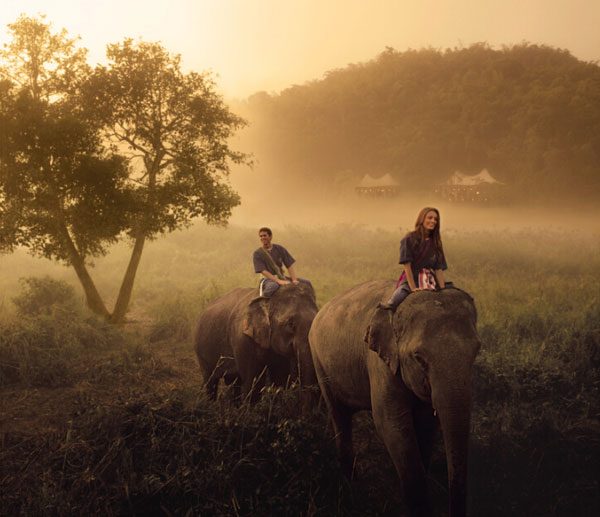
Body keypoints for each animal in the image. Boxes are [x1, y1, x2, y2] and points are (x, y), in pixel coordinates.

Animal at [308, 278, 480, 516]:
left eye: (477, 351)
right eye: (419, 358)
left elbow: (427, 424)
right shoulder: (380, 362)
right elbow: (391, 424)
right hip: (318, 361)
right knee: (338, 413)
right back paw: (351, 483)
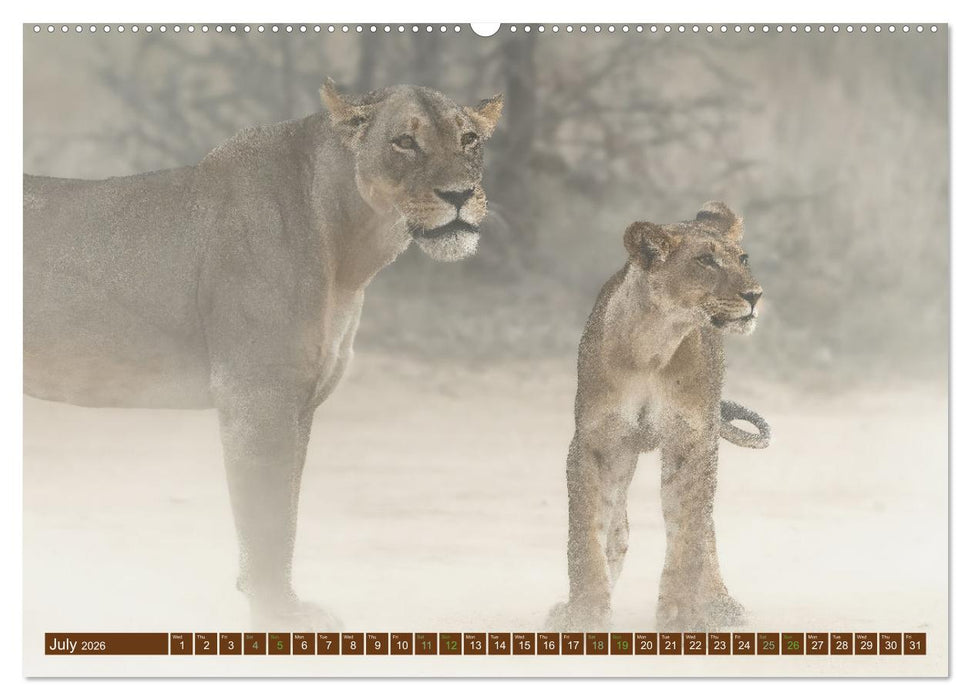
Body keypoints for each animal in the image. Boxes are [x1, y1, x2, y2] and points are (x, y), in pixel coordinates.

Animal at [23, 79, 503, 629]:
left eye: (468, 139)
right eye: (404, 141)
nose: (460, 195)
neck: (348, 250)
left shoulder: (299, 401)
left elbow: (287, 511)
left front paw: (278, 603)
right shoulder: (256, 395)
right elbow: (267, 517)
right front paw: (278, 616)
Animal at [547, 202, 771, 632]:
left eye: (743, 259)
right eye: (705, 261)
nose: (754, 295)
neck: (654, 345)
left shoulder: (692, 441)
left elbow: (689, 538)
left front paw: (682, 616)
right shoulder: (595, 442)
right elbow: (586, 535)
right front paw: (583, 614)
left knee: (705, 526)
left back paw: (719, 603)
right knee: (618, 529)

______________________________

▶ _Work item_
Each line from the one with "left shoulder: (299, 401)" through the end of the entries above must be set down exactly, both end lines included, and no other line may appear.

▶ _Written solution_
left shoulder: (299, 401)
left elbow: (287, 511)
left front paw: (278, 603)
right shoulder: (256, 395)
right elbow: (267, 517)
right front paw: (278, 616)
Animal at [547, 202, 771, 632]:
left eye: (743, 259)
right eye: (705, 261)
nose: (754, 295)
neck: (654, 345)
left shoulder: (692, 441)
left elbow: (689, 538)
left front paw: (682, 616)
right shoulder: (595, 442)
right elbow: (586, 535)
right front paw: (583, 614)
left knee: (705, 526)
left back paw: (719, 603)
right knee: (618, 529)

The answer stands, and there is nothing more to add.